*** PROVIDED INFORMATION Section Begins ***

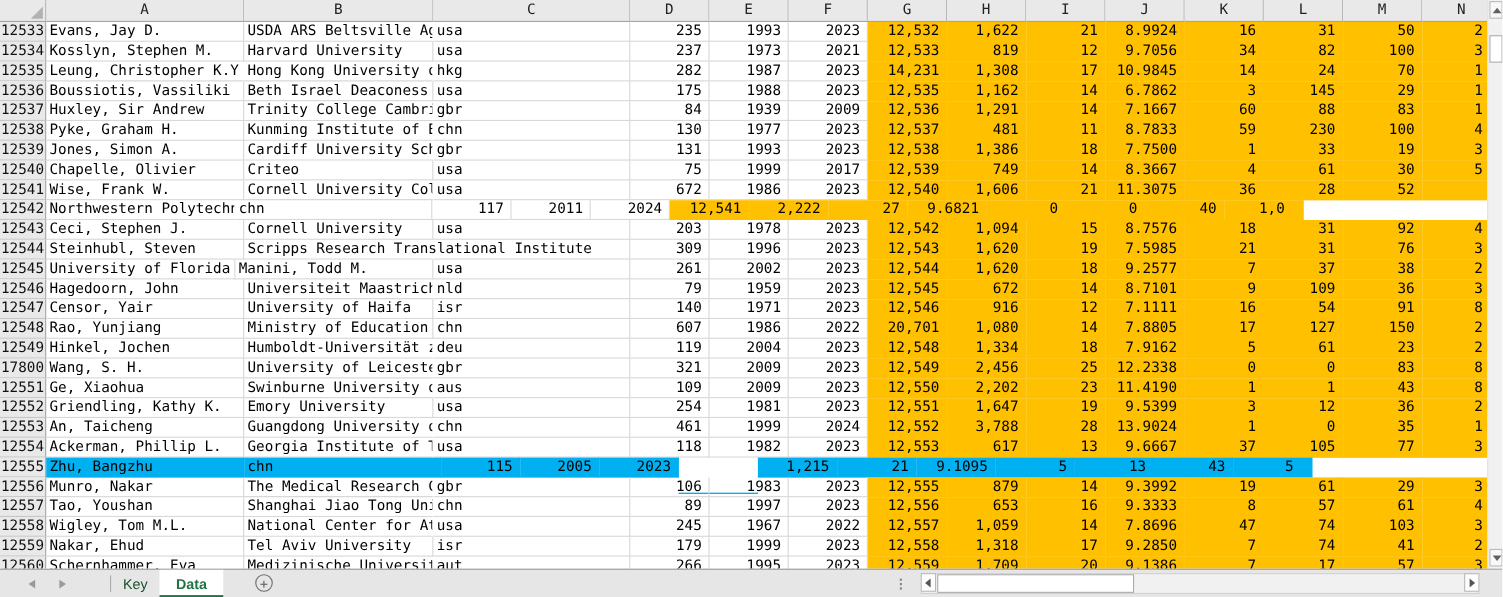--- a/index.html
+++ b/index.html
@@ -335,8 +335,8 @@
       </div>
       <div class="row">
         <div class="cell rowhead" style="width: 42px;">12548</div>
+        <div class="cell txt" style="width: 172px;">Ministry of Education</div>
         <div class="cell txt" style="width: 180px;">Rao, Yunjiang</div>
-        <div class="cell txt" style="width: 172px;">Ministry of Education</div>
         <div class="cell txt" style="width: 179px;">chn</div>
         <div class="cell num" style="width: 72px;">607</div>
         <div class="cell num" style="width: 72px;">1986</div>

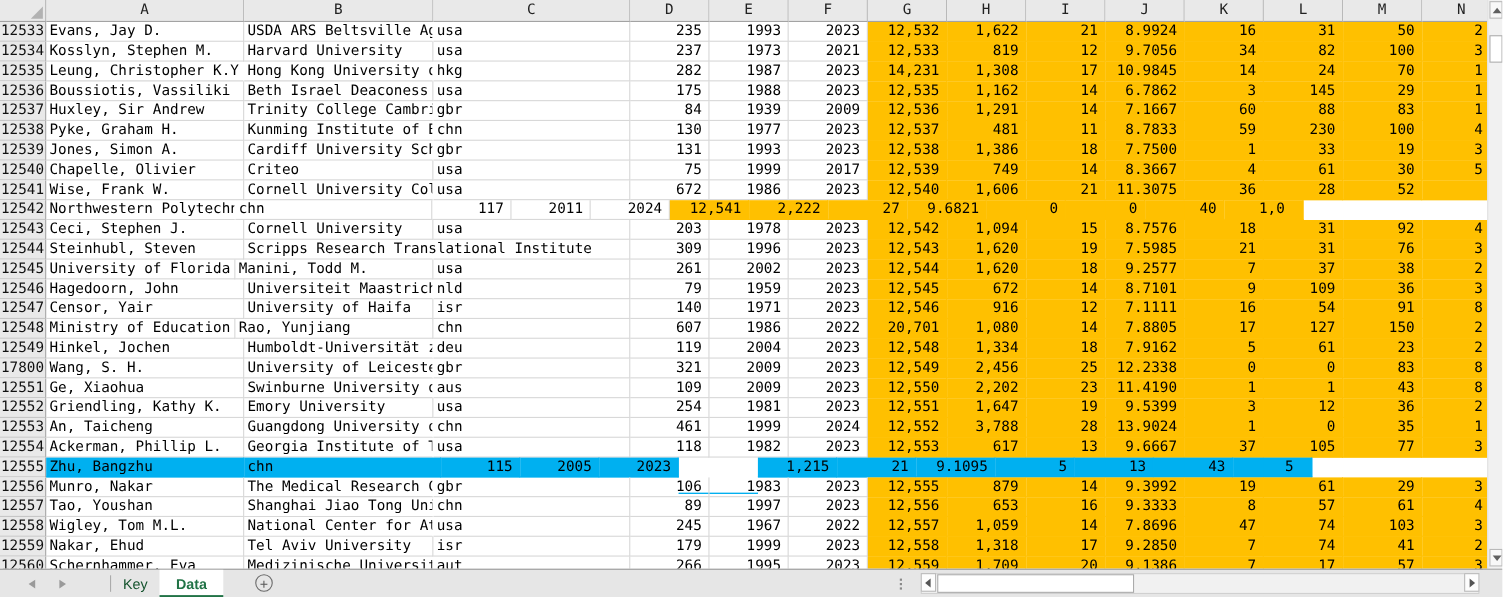--- a/index.html
+++ b/index.html
@@ -41,7 +41,7 @@
   .navtri-r{position:absolute;top:9px;width:0;height:0;border-top:4px solid transparent;border-bottom:4px solid transparent;border-left:6px solid #9a9a9a;}
   #tabsep{position:absolute;left:100px;top:5px;width:1px;height:15px;background:#ababab;}
   .sheettab{position:absolute;top:0;height:25px;line-height:25px;text-align:center;font-size:13px;}
-  #tab-key{left:103px;width:40px;color:#14532d;}
+  #tab-key{left:103px;width:40px;color:#0369a1;}
   #tab-data{left:145px;width:58px;background:#fff;color:#217346;font-weight:bold;border-bottom:2px solid #217346;box-sizing:border-box;}
   #addsheet{position:absolute;left:232px;top:4px;width:16px;height:16px;border:1px solid #6b6b6b;border-radius:50%;
         color:#555;font-size:13px;line-height:15px;text-align:center;box-sizing:border-box;}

*** PROVIDED INFORMATION Section Ends ***

* [TASK STATEMENT] With the pictures omitted, give every line above again exactly.

* [ANSWER BELOW]
--- a/index.html
+++ b/index.html
@@ -335,8 +335,8 @@
       </div>
       <div class="row">
         <div class="cell rowhead" style="width: 42px;">12548</div>
+        <div class="cell txt" style="width: 172px;">Ministry of Education</div>
         <div class="cell txt" style="width: 180px;">Rao, Yunjiang</div>
-        <div class="cell txt" style="width: 172px;">Ministry of Education</div>
         <div class="cell txt" style="width: 179px;">chn</div>
         <div class="cell num" style="width: 72px;">607</div>
         <div class="cell num" style="width: 72px;">1986</div>

--- a/index.html
+++ b/index.html
@@ -41,7 +41,7 @@
   .navtri-r{position:absolute;top:9px;width:0;height:0;border-top:4px solid transparent;border-bottom:4px solid transparent;border-left:6px solid #9a9a9a;}
   #tabsep{position:absolute;left:100px;top:5px;width:1px;height:15px;background:#ababab;}
   .sheettab{position:absolute;top:0;height:25px;line-height:25px;text-align:center;font-size:13px;}
-  #tab-key{left:103px;width:40px;color:#14532d;}
+  #tab-key{left:103px;width:40px;color:#0369a1;}
   #tab-data{left:145px;width:58px;background:#fff;color:#217346;font-weight:bold;border-bottom:2px solid #217346;box-sizing:border-box;}
   #addsheet{position:absolute;left:232px;top:4px;width:16px;height:16px;border:1px solid #6b6b6b;border-radius:50%;
         color:#555;font-size:13px;line-height:15px;text-align:center;box-sizing:border-box;}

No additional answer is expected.